Daniel Hanson: Well I definitely feel that at times, if I would have got the kick in the butt I needed to get into rehab -- where if the VA would have said, "Lookit, either you go to rehab, you get better or, you know, you're not welcome here. Basically, if you don't want to use what we have set up for us then maybe you should use somewhere else. Because if there's people that really want to get help, this place needs to be open for those individuals." And for years, I had great opportunities to get help but I didn't because I didn't want to. And I think that if the VA, you know, instead of a friendship role, took that parent role when I know there's plenty of times my dad made choices where I hated him for it at the beginning but I saw the absolute necessity of it years down the road. I appreciated him much more for it obviously instead of him not parenting me. And it's a wierd analogy to use -- the VA as a parent -- but I just think if the VA would be possibly more assertive in their treatment and saying, "Lookit, you're obviously messed up, you've been through this, you've been through this, you have this police record. It's time to either get help or, you know, find somewhere else to try to get help."
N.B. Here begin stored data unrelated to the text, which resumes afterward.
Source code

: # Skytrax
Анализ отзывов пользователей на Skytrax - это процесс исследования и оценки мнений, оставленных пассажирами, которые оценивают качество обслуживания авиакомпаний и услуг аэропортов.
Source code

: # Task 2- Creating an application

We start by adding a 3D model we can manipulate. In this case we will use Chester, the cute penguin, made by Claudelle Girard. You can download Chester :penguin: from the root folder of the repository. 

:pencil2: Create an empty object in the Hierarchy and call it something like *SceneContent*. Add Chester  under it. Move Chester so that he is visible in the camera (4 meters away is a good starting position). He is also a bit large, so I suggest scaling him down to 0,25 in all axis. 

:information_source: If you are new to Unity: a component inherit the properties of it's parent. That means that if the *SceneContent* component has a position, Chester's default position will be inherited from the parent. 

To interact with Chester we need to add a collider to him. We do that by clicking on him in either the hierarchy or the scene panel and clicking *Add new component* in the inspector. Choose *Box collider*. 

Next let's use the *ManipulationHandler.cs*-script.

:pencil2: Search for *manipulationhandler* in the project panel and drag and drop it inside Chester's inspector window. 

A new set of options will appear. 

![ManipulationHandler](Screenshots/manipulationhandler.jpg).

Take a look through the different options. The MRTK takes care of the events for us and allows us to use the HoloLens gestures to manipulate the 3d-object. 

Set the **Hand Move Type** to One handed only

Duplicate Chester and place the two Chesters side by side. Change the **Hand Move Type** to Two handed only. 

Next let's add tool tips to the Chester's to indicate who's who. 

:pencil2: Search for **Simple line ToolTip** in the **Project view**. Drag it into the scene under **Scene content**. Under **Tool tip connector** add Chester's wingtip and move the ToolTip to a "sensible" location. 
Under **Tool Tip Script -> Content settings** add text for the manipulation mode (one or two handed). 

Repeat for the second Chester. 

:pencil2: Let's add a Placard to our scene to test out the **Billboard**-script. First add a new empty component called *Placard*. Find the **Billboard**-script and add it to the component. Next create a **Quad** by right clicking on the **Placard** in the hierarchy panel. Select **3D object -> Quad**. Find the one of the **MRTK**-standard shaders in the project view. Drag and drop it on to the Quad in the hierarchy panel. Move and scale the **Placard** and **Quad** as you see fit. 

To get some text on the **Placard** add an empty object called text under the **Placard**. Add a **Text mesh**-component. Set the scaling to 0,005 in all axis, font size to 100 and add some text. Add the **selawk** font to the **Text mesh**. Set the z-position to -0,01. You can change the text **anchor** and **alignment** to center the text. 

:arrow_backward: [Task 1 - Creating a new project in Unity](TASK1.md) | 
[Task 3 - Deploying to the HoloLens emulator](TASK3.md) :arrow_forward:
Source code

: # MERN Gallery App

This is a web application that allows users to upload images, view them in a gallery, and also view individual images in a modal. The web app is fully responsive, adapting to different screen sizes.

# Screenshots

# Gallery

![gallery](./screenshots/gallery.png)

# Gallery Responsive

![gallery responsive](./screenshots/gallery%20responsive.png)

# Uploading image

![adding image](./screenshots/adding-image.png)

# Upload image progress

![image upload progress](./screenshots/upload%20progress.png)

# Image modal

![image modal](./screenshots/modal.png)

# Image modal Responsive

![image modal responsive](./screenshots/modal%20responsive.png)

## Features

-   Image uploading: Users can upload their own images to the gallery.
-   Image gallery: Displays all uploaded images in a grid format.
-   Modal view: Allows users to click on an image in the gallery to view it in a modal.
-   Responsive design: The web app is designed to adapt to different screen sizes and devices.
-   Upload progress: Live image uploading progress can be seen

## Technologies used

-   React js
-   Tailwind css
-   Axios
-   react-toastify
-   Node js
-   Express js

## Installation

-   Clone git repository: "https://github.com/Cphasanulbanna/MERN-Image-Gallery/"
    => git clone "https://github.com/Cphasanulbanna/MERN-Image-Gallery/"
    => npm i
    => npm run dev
US House Rep Michael Michaud and Daniel Hanson spoke about the need to have knowledge of a variety of programs before you discharge from the military and become a veteran. He spoke about how when he was active duty, it would have been helpful to know about different ways to get help and "to know it wasn't 'weird' or 'weak'" to get help. Michaud noted that on trips to Iraq, he asks what's needed to help with issues like TBI and PTSD and traumas and the brass tells him they have all they need. But a lower ranking official pulled him aside and suggested he speak to the clergy about the issue. He noted he now does that on every visit to Iraq, "And they [the clergy] were telling me that more and more of the soldiers were going to them because they were afraid to seek help from a doctor because they were afraid of what other soldiers would say."